Como fatores importantes ocorridos desde lá que tem contribuído para uma perspectiva mais otimista da economia brasileira, os economistas citam a reforma trabalhista e a mudança na taxa de juros de longo prazo do Banco Nacional de Desenvolvimento Econômico e Social (BNDES), realizadas no governo de Michel Temer (MDB).

Do governo Bolsonaro, destacam a reforma previdenciária e a aprovação de importantes marcos regulatórios, como o do saneamento e das ferrovias. O controle da inflação também pode ser atribuído em grande medida à atuação independente do Banco Central (BC), cuja autonomia formal foi aprovada em 2021.

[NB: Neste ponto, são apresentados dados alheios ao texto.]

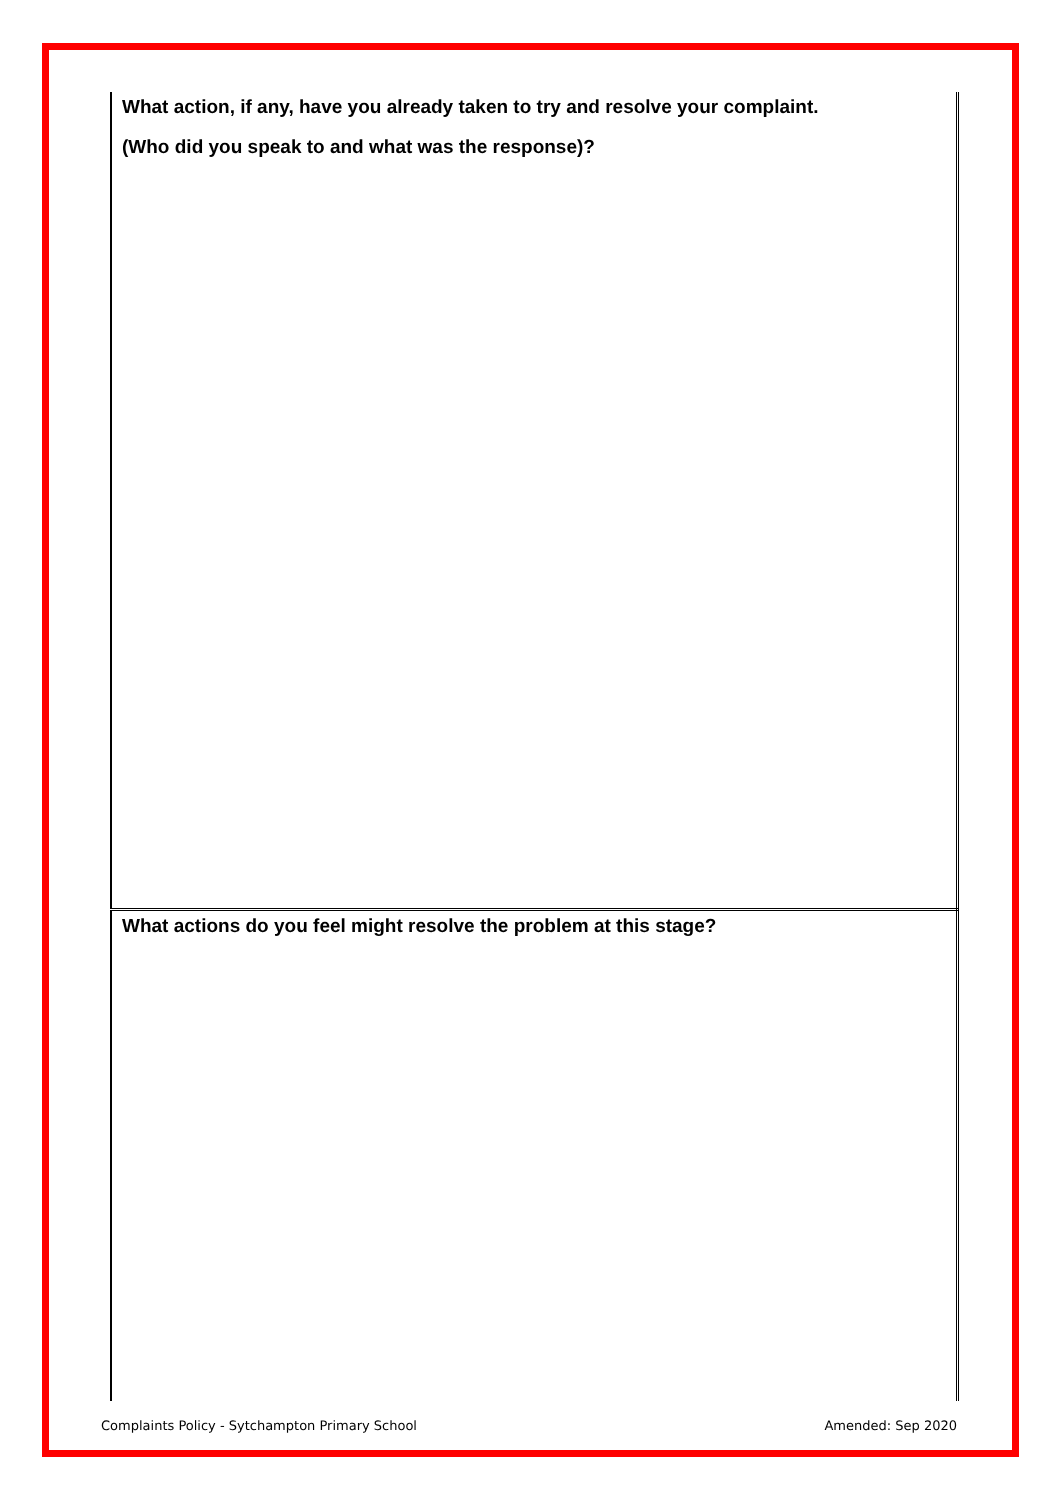| What action, if any, have you already taken to try and resolve your complaint. (Who did you speak to and what was the response)? |
| What actions do you feel might resolve the problem at this stage? |
Complaints Policy - Sytchampton Primary School Amended: Sep 2020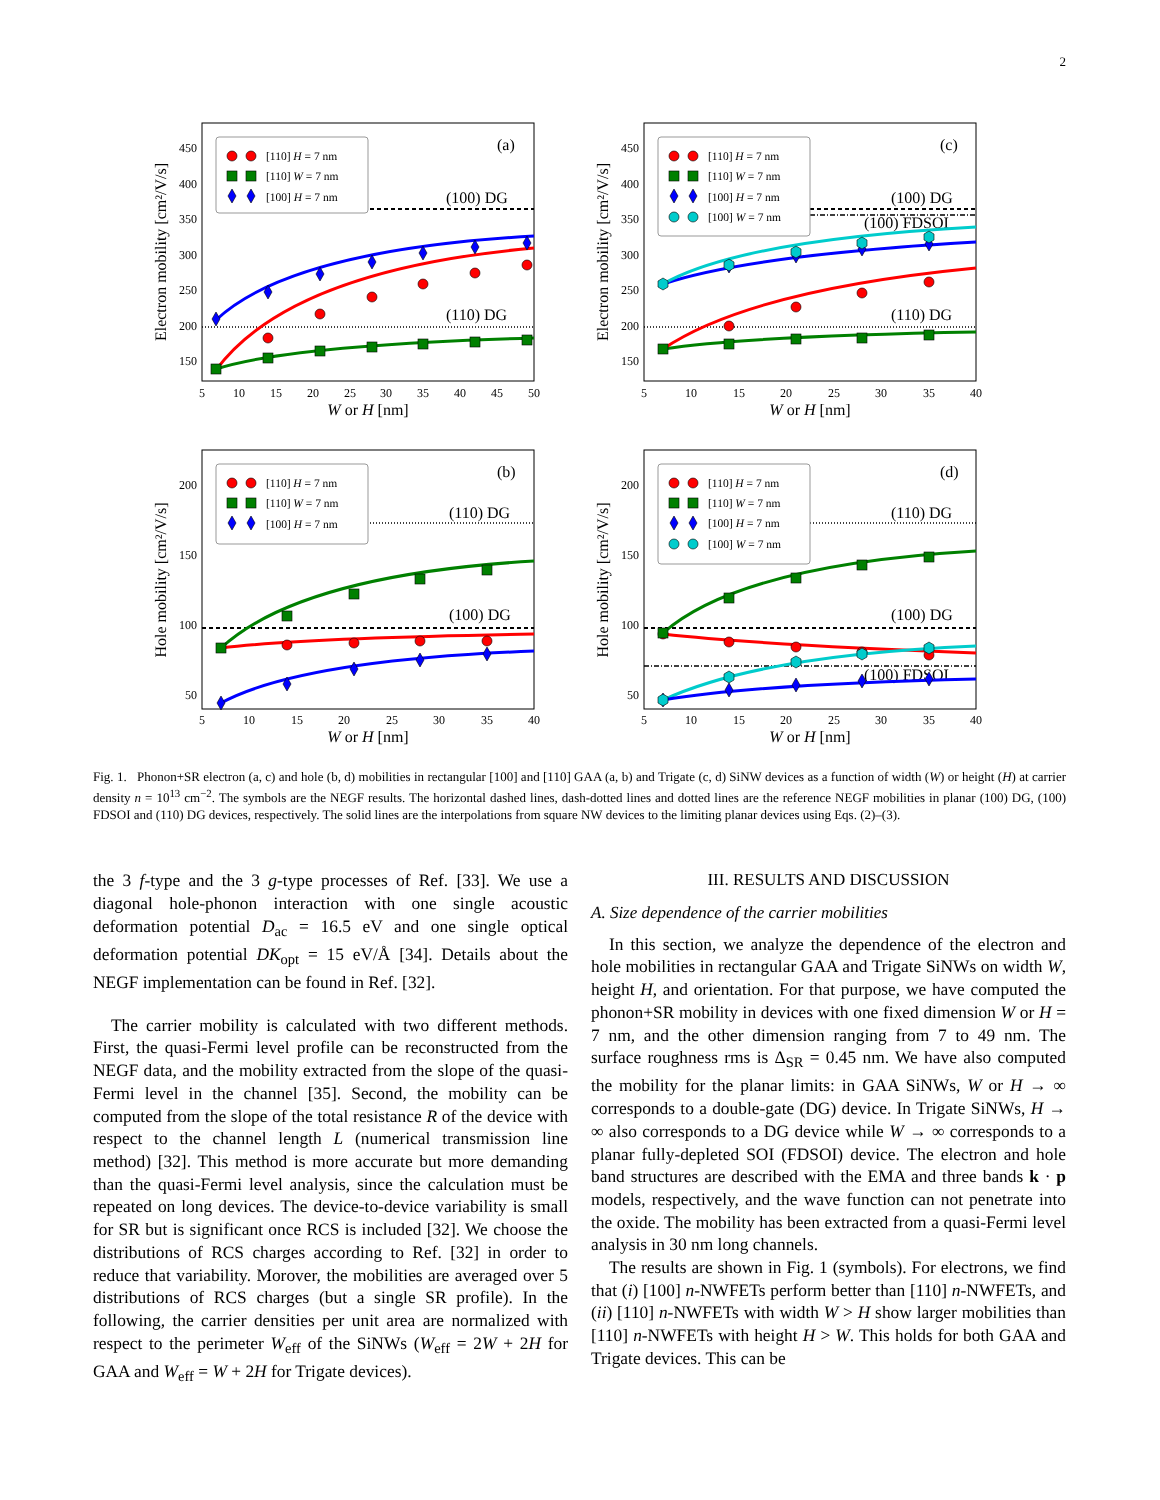2
5
10
15
20
25
30
35
40
45
50
5
10
15
20
25
30
35
40
5
10
15
20
25
30
35
40
5
10
15
20
25
30
35
40
150
200
250
300
350
400
450
150
200
250
300
350
400
450
50
100
150
200
50
100
150
200
W or H [nm]
W or H [nm]
W or H [nm]
W or H [nm]
Electron mobility [cm²/V/s]
Electron mobility [cm²/V/s]
Hole mobility [cm²/V/s]
Hole mobility [cm²/V/s]
(a)
(c)
(b)
(d)
(100) DG
(110) DG
(100) DG
(100) FDSOI
(110) DG
(110) DG
(100) DG
(110) DG
(100) DG
(100) FDSOI
[110] H = 7 nm
[110] W = 7 nm
[100] H = 7 nm
[110] H = 7 nm
[110] W = 7 nm
[100] H = 7 nm
[100] W = 7 nm
[110] H = 7 nm
[110] W = 7 nm
[100] H = 7 nm
[110] H = 7 nm
[110] W = 7 nm
[100] H = 7 nm
[100] W = 7 nm
Fig. 1. Phonon+SR electron (a, c) and hole (b, d) mobilities in rectangular [100] and [110] GAA (a, b) and Trigate (c, d) SiNW devices as a function of width (W) or height (H) at carrier density n = 10<sup>13</sup> cm<sup>−2</sup>. The symbols are the NEGF results. The horizontal dashed lines, dash-dotted lines and dotted lines are the reference NEGF mobilities in planar (100) DG, (100) FDSOI and (110) DG devices, respectively. The solid lines are the interpolations from square NW devices to the limiting planar devices using Eqs. (2)–(3).
the 3 f-type and the 3 g-type processes of Ref. [33]. We use a diagonal hole-phonon interaction with one single acoustic deformation potential D<sub>ac</sub> = 16.5 eV and one single optical deformation potential DK<sub>opt</sub> = 15 eV/Å [34]. Details about the NEGF implementation can be found in Ref. [32].
The carrier mobility is calculated with two different methods. First, the quasi-Fermi level profile can be reconstructed from the NEGF data, and the mobility extracted from the slope of the quasi-Fermi level in the channel [35]. Second, the mobility can be computed from the slope of the total resistance R of the device with respect to the channel length L (numerical transmission line method) [32]. This method is more accurate but more demanding than the quasi-Fermi level analysis, since the calculation must be repeated on long devices. The device-to-device variability is small for SR but is significant once RCS is included [32]. We choose the distributions of RCS charges according to Ref. [32] in order to reduce that variability. Morover, the mobilities are averaged over 5 distributions of RCS charges (but a single SR profile). In the following, the carrier densities per unit area are normalized with respect to the perimeter W<sub>eff</sub> of the SiNWs (W<sub>eff</sub> = 2W + 2H for GAA and W<sub>eff</sub> = W + 2H for Trigate devices).
III. RESULTS AND DISCUSSION
A. Size dependence of the carrier mobilities
In this section, we analyze the dependence of the electron and hole mobilities in rectangular GAA and Trigate SiNWs on width W, height H, and orientation. For that purpose, we have computed the phonon+SR mobility in devices with one fixed dimension W or H = 7 nm, and the other dimension ranging from 7 to 49 nm. The surface roughness rms is Δ<sub>SR</sub> = 0.45 nm. We have also computed the mobility for the planar limits: in GAA SiNWs, W or H → ∞ corresponds to a double-gate (DG) device. In Trigate SiNWs, H → ∞ also corresponds to a DG device while W → ∞ corresponds to a planar fully-depleted SOI (FDSOI) device. The electron and hole band structures are described with the EMA and three bands k · p models, respectively, and the wave function can not penetrate into the oxide. The mobility has been extracted from a quasi-Fermi level analysis in 30 nm long channels.
The results are shown in Fig. 1 (symbols). For electrons, we find that (i) [100] n-NWFETs perform better than [110] n-NWFETs, and (ii) [110] n-NWFETs with width W > H show larger mobilities than [110] n-NWFETs with height H > W. This holds for both GAA and Trigate devices. This can be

"É o que permite que o BC opere de maneira técnica e independente, seja o governo A, B ou C, garante previsibilidade e efeitos realmente concretos para a estabilidade de preços, que é uma das missões do órgão", explica Alessandra.

Arcabouço fiscal, meta de inflação e reforma tributária ajudaram

Já do início do terceiro mandato de Lula, a proposta de novo arcabouço fiscal e a reforma tributária, já aprovadas na Câmara, e a decisão de manter a meta de inflação para os próximos anos em 3% e de se estabelecer, a partir de 2026, uma meta contínua, alinhada ao que é praticado em outros países.

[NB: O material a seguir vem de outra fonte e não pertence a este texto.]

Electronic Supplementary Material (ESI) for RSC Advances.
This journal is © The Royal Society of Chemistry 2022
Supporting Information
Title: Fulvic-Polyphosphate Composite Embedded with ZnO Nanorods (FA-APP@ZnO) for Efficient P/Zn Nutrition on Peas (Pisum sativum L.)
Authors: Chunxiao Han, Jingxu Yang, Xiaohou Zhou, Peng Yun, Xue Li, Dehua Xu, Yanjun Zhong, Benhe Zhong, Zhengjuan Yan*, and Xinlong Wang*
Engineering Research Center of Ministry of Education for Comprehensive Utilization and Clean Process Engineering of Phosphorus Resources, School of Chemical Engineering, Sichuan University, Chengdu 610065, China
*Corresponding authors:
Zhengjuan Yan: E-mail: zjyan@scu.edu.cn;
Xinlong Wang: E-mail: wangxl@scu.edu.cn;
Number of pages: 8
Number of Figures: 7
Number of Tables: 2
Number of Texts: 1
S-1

"O mercado estava com muito medo do que poderia sair do arcabouço fiscal. Ainda há um trâmite pela frente, mas o fato é que o texto, embora não seja o ideal, veio com pontos importantes, principalmente a trava para o crescimento dos gastos, de 2,5%, e o limite de aumento de despesas limitado a 70% do crescimento das receitas. São amarras importantes para tirar de cena cenários mais pessimistas para as contas públicas", diz a economista da Tendências.

Segundo ela, isso ajudou a reduzir percepção de risco. "Se a gente pegar ativos financeiros, juro futuro caiu bem, câmbio apreciou. Isso tem a ver com o novo governo", explica.

Para Vale, o fato de o governo petista não conseguido desfazer nenhuma das reformas importantes do passado, apesar das tentativas, também contribui para uma perspectiva mais otimista do cenário macroeconômico.

"Nesse sentido, você tem um governo que ao longo do primeiro semestre teve um aprendizado que acabou repercutindo de forma positiva", avalia. "Se a gente conseguir fazer a reforma tributária, haverá ainda um salto adicional nesse sentido".